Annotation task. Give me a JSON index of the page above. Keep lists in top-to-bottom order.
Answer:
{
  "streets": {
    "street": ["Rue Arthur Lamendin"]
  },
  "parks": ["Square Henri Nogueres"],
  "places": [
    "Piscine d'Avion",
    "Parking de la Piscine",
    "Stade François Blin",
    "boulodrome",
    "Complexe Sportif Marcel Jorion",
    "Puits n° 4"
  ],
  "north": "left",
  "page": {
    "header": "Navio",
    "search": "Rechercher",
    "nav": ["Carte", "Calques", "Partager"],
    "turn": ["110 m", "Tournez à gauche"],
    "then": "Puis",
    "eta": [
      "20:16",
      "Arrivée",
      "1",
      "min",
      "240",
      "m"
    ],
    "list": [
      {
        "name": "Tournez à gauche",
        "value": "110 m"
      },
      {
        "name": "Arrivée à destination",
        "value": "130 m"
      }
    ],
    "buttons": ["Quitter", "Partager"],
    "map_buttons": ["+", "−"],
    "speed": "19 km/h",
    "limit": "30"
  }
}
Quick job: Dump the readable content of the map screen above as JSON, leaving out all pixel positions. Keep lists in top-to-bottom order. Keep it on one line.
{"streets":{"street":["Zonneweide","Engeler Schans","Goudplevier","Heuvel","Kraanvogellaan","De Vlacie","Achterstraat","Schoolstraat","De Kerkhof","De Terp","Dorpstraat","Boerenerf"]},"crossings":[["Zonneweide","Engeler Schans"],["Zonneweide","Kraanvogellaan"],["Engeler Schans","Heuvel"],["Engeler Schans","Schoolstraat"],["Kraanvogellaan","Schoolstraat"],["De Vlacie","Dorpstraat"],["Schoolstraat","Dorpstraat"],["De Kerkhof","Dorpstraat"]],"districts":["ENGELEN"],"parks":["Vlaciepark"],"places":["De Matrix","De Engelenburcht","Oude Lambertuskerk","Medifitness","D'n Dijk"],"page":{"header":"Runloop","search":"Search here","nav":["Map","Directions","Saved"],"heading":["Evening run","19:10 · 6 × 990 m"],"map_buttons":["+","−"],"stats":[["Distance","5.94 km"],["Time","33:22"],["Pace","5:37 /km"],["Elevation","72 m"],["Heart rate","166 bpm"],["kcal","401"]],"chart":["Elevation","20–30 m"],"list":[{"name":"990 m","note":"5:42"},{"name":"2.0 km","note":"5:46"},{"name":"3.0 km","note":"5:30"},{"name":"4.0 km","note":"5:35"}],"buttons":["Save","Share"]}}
____________________
Your answer must be the complete listing, reproduced exactly.

Annotation task. Give me a JSON index of the page above. Keep lists in top-to-bottom order.
Answer:
{
  "streets": {
    "street": ["Rue Arthur Lamendin"]
  },
  "parks": ["Square Henri Nogueres"],
  "places": [
    "Piscine d'Avion",
    "Parking de la Piscine",
    "Stade François Blin",
    "boulodrome",
    "Complexe Sportif Marcel Jorion",
    "Puits n° 4"
  ],
  "north": "left",
  "page": {
    "header": "Navio",
    "search": "Rechercher",
    "nav": ["Carte", "Calques", "Partager"],
    "turn": ["110 m", "Tournez à gauche"],
    "then": "Puis",
    "eta": [
      "20:16",
      "Arrivée",
      "1",
      "min",
      "240",
      "m"
    ],
    "list": [
      {
        "name": "Tournez à gauche",
        "value": "110 m"
      },
      {
        "name": "Arrivée à destination",
        "value": "130 m"
      }
    ],
    "buttons": ["Quitter", "Partager"],
    "map_buttons": ["+", "−"],
    "speed": "19 km/h",
    "limit": "30"
  }
}
Quick job: Dump the readable content of the map screen above as JSON, leaving out all pixel positions. Keep lists in top-to-bottom order. Keep it on one line.
{"streets":{"street":["Zonneweide","Engeler Schans","Goudplevier","Heuvel","Kraanvogellaan","De Vlacie","Achterstraat","Schoolstraat","De Kerkhof","De Terp","Dorpstraat","Boerenerf"]},"crossings":[["Zonneweide","Engeler Schans"],["Zonneweide","Kraanvogellaan"],["Engeler Schans","Heuvel"],["Engeler Schans","Schoolstraat"],["Kraanvogellaan","Schoolstraat"],["De Vlacie","Dorpstraat"],["Schoolstraat","Dorpstraat"],["De Kerkhof","Dorpstraat"]],"districts":["ENGELEN"],"parks":["Vlaciepark"],"places":["De Matrix","De Engelenburcht","Oude Lambertuskerk","Medifitness","D'n Dijk"],"page":{"header":"Runloop","search":"Search here","nav":["Map","Directions","Saved"],"heading":["Evening run","19:10 · 6 × 990 m"],"map_buttons":["+","−"],"stats":[["Distance","5.94 km"],["Time","33:22"],["Pace","5:37 /km"],["Elevation","72 m"],["Heart rate","166 bpm"],["kcal","401"]],"chart":["Elevation","20–30 m"],"list":[{"name":"990 m","note":"5:42"},{"name":"2.0 km","note":"5:46"},{"name":"3.0 km","note":"5:30"},{"name":"4.0 km","note":"5:35"}],"buttons":["Save","Share"]}}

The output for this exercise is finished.